**Work order:**
Isolate every line in the data with the string "Pointing" and copy it.

**Recorded data:**
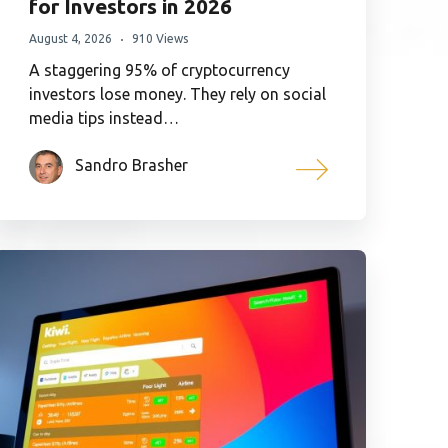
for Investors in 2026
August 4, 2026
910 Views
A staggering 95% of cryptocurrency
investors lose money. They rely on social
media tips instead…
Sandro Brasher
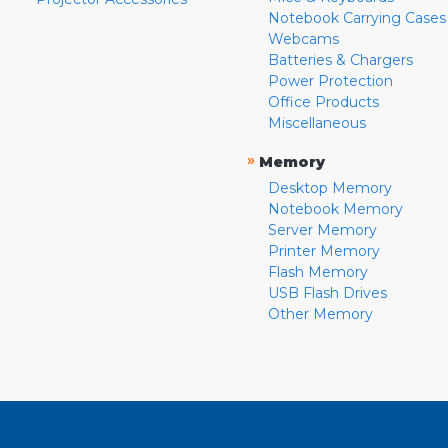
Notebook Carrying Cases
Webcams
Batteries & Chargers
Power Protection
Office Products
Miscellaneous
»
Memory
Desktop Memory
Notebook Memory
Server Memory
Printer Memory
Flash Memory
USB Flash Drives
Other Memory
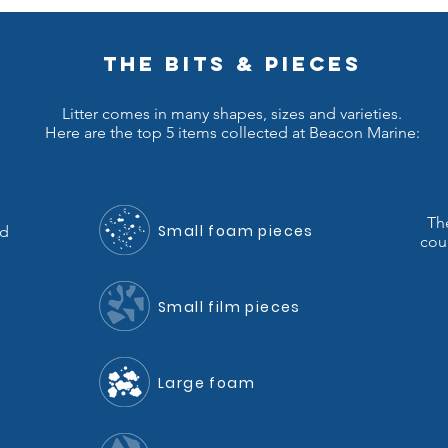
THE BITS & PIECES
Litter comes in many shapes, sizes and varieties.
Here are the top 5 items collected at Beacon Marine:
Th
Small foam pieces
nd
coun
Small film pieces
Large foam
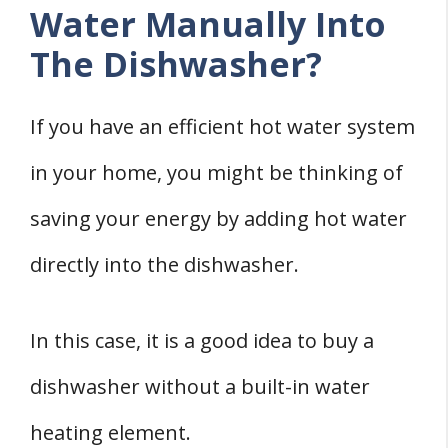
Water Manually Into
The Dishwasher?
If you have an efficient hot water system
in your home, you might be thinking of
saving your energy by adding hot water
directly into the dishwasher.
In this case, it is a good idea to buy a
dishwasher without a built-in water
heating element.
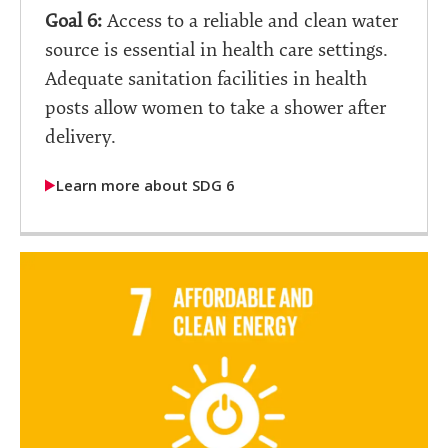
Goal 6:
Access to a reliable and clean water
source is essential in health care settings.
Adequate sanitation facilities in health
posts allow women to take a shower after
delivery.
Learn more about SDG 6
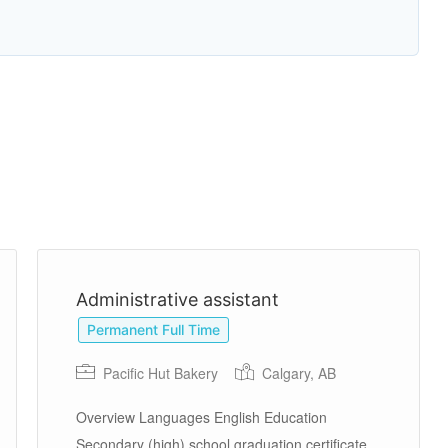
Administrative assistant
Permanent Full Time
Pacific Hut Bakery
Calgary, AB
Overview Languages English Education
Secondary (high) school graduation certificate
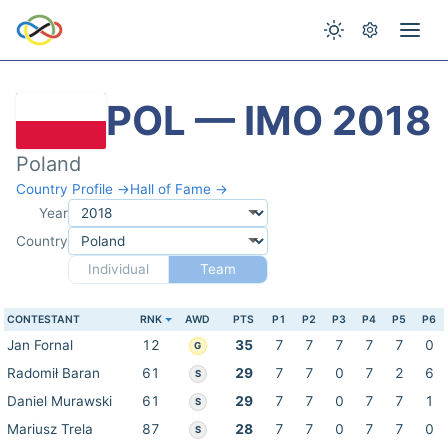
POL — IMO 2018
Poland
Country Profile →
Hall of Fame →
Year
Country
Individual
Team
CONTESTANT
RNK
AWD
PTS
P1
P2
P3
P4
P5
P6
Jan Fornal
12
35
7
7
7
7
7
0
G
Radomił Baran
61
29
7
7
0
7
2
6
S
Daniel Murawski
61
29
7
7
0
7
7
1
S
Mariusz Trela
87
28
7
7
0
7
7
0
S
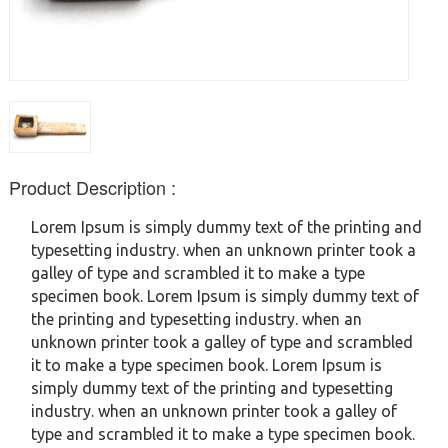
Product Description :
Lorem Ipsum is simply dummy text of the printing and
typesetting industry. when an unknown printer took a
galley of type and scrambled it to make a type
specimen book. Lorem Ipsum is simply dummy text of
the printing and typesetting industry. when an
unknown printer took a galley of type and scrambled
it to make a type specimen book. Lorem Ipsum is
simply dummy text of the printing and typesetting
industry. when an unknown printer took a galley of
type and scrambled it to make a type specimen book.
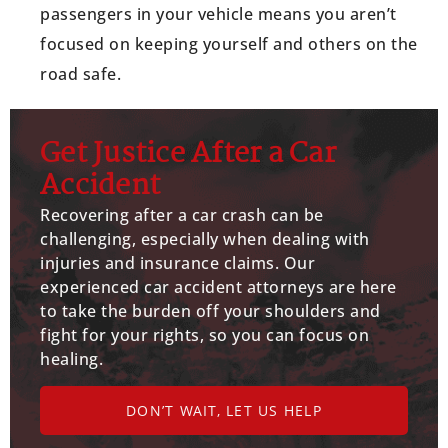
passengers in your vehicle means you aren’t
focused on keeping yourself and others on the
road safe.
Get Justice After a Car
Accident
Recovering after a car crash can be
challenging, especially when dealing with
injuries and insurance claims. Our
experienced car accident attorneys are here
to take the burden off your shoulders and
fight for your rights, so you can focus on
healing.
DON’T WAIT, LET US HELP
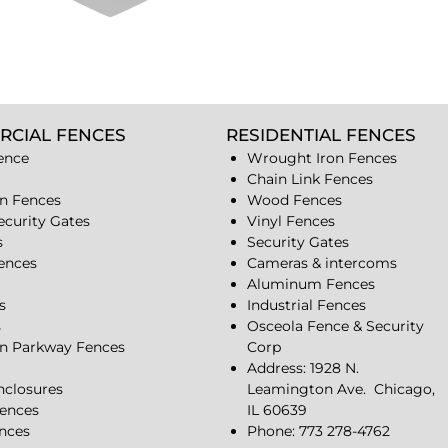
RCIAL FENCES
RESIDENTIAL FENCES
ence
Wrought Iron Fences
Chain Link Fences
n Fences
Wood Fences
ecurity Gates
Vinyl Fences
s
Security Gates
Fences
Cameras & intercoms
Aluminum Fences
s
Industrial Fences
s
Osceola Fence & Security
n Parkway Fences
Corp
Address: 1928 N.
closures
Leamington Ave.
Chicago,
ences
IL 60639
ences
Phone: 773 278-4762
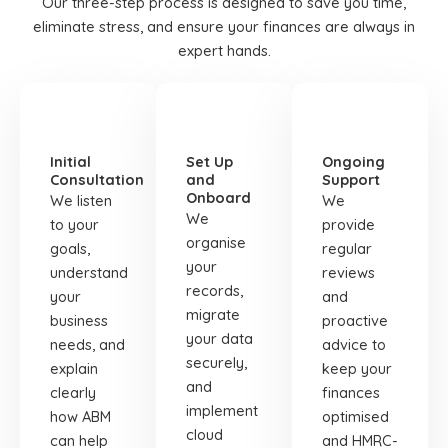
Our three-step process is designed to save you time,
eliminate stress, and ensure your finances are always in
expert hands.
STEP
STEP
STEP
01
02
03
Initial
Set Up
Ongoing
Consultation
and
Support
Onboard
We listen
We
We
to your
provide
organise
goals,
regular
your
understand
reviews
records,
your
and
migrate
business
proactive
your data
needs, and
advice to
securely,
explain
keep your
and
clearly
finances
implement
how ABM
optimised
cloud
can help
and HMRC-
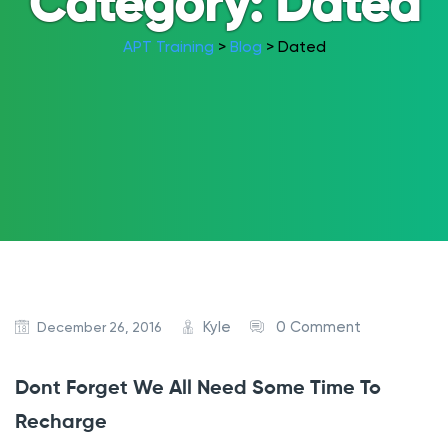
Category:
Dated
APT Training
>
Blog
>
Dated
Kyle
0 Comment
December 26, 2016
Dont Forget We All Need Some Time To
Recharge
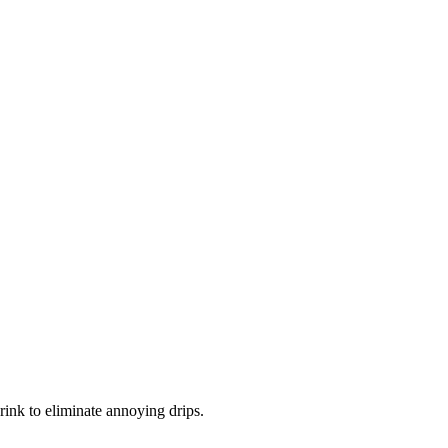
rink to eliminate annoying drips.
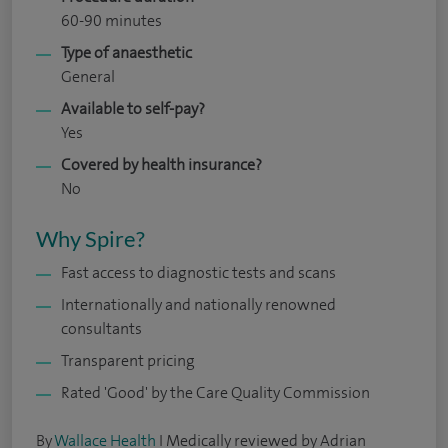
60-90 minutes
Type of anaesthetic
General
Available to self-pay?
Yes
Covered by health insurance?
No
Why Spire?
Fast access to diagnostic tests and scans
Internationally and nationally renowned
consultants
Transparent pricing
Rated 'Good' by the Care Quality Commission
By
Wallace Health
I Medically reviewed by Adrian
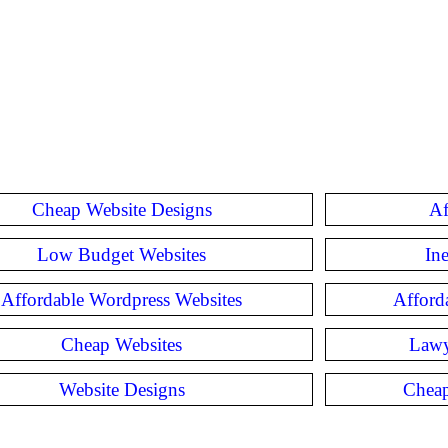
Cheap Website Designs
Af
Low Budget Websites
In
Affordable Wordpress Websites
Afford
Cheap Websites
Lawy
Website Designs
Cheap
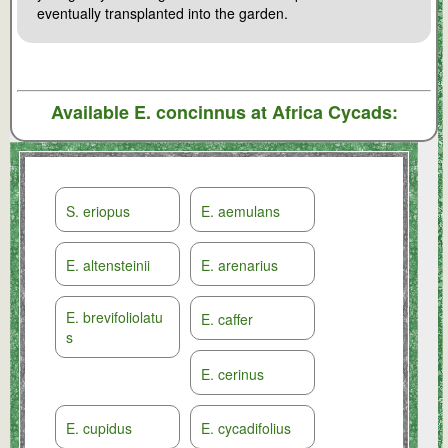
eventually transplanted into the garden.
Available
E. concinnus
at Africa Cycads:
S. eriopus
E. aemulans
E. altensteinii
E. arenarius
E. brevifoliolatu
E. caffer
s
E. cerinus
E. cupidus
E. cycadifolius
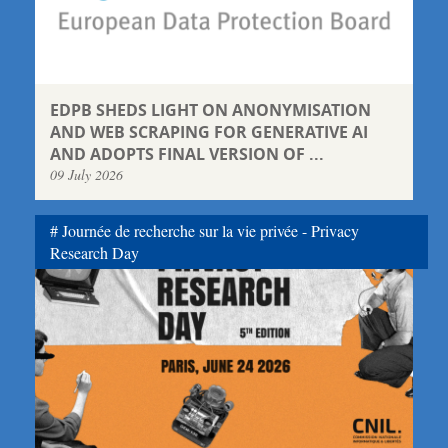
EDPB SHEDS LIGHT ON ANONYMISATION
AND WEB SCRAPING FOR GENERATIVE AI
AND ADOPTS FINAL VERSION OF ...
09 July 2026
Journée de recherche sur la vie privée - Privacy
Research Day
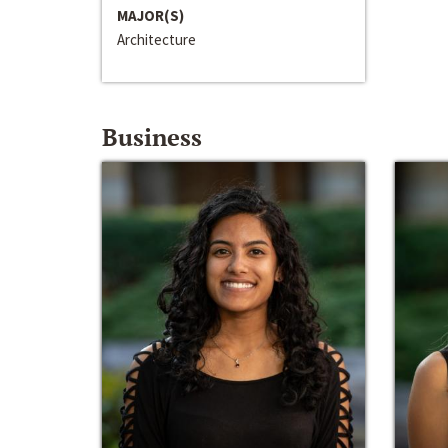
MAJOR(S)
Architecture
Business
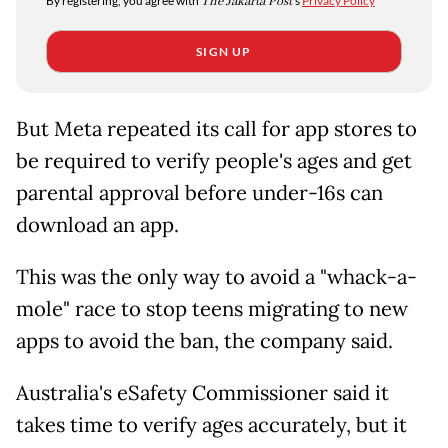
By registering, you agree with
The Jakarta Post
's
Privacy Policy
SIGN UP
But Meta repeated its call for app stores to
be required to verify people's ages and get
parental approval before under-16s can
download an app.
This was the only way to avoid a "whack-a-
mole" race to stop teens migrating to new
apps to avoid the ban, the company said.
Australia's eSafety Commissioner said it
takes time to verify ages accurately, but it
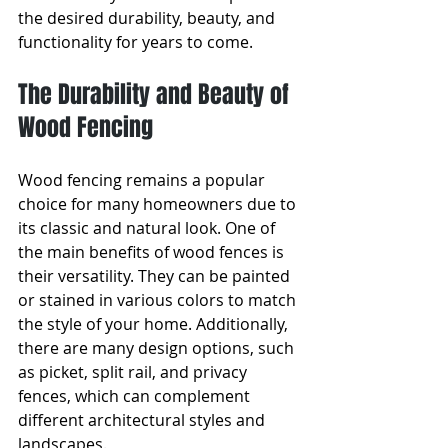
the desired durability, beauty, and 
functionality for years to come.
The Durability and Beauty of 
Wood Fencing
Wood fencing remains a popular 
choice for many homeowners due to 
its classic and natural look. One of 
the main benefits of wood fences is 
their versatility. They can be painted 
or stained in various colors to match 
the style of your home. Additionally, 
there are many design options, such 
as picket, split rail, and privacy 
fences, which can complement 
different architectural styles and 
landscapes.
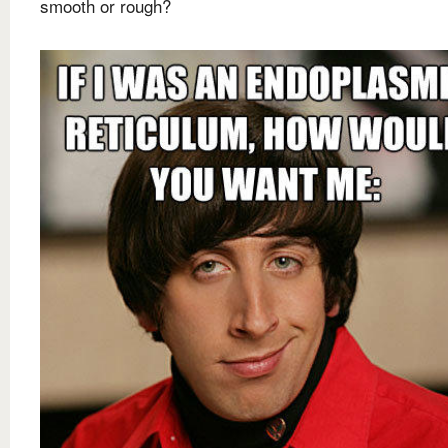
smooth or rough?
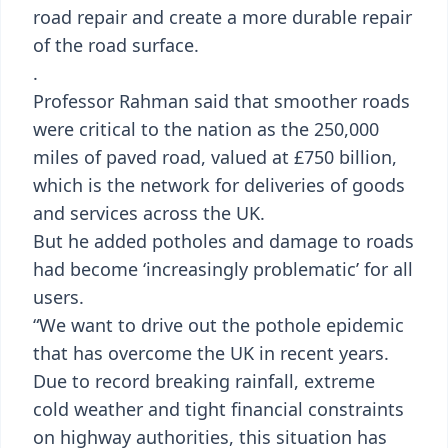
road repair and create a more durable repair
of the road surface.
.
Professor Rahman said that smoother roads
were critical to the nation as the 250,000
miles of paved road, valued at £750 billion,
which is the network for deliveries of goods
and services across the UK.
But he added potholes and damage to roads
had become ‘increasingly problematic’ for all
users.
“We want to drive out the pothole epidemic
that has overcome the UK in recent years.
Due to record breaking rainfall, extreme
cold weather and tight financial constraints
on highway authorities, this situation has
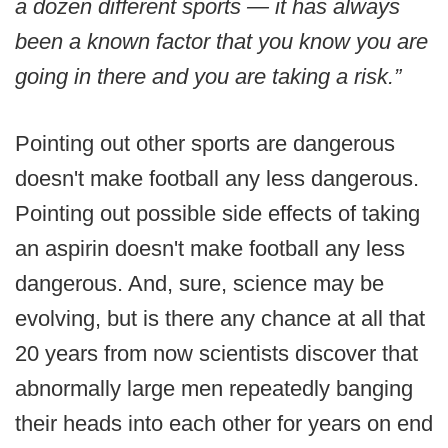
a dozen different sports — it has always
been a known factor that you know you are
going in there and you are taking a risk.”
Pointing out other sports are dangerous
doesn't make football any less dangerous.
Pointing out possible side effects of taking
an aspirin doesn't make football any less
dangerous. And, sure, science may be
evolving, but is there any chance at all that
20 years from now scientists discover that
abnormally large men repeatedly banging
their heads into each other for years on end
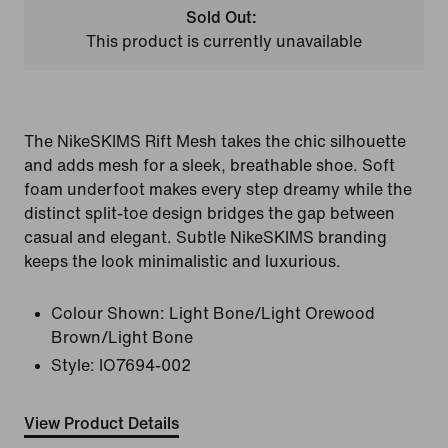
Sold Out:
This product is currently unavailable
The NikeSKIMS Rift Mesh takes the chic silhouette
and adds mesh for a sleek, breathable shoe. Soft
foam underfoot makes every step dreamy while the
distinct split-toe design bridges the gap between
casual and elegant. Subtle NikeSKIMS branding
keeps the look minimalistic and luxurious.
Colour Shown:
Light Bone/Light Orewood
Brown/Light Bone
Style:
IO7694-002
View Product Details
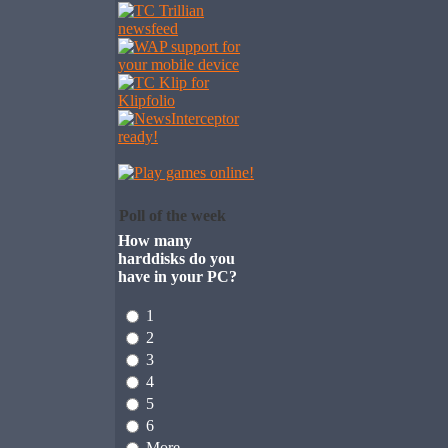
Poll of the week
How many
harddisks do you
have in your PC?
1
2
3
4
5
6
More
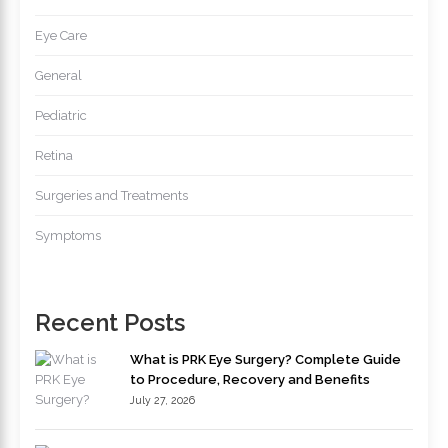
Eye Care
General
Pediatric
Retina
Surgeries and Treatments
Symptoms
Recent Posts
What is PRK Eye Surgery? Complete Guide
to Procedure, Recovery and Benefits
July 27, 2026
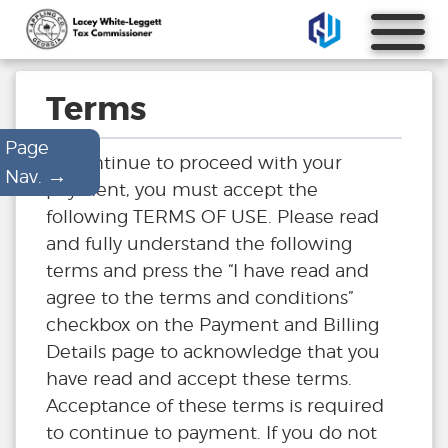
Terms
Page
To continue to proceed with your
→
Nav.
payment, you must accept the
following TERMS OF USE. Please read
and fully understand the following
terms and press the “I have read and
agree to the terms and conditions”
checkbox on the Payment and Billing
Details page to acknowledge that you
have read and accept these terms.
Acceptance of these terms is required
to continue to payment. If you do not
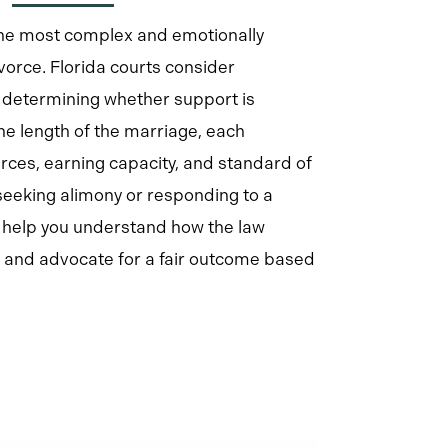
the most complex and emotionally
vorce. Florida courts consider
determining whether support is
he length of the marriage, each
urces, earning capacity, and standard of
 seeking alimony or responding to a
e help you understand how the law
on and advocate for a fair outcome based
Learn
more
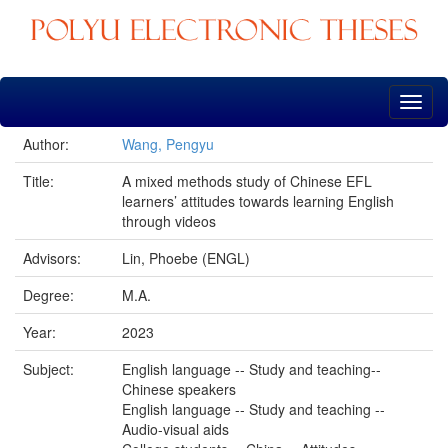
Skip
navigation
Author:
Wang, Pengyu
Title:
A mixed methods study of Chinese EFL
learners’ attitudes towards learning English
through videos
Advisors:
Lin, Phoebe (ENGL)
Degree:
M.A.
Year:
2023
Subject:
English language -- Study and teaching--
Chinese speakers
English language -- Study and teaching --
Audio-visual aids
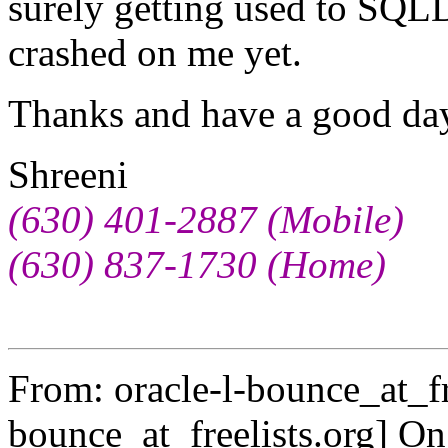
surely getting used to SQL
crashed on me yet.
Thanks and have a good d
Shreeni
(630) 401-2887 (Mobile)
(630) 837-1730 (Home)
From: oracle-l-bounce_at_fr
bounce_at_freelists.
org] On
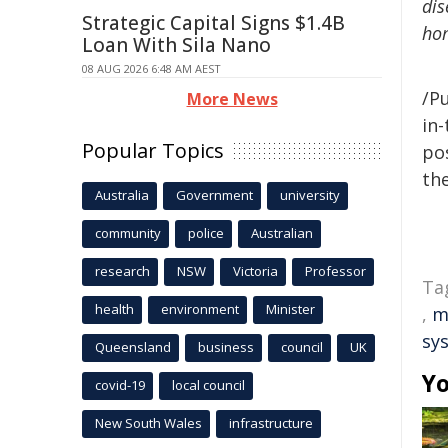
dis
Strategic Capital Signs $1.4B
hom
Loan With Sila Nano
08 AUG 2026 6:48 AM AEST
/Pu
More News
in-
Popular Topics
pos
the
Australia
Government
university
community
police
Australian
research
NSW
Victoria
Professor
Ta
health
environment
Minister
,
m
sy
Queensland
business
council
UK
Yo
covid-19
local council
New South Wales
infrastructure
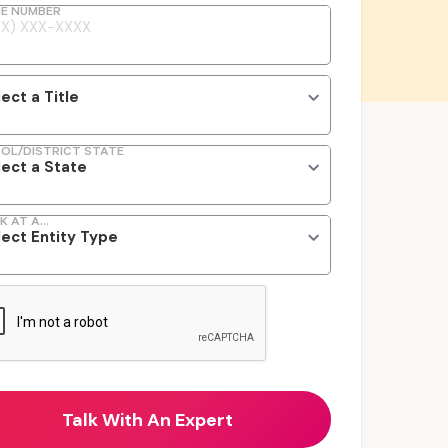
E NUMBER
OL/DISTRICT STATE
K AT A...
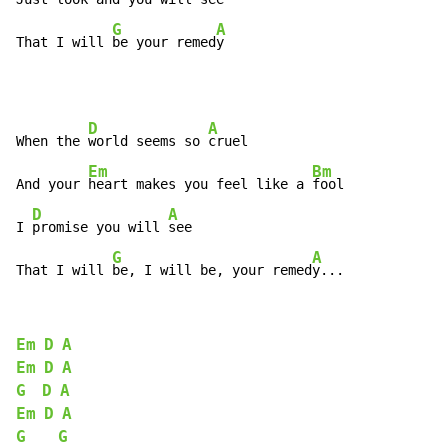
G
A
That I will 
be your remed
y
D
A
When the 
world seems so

**Written reply:**
Pointing out other sports are dangerous
Pointing out possible side effects of taking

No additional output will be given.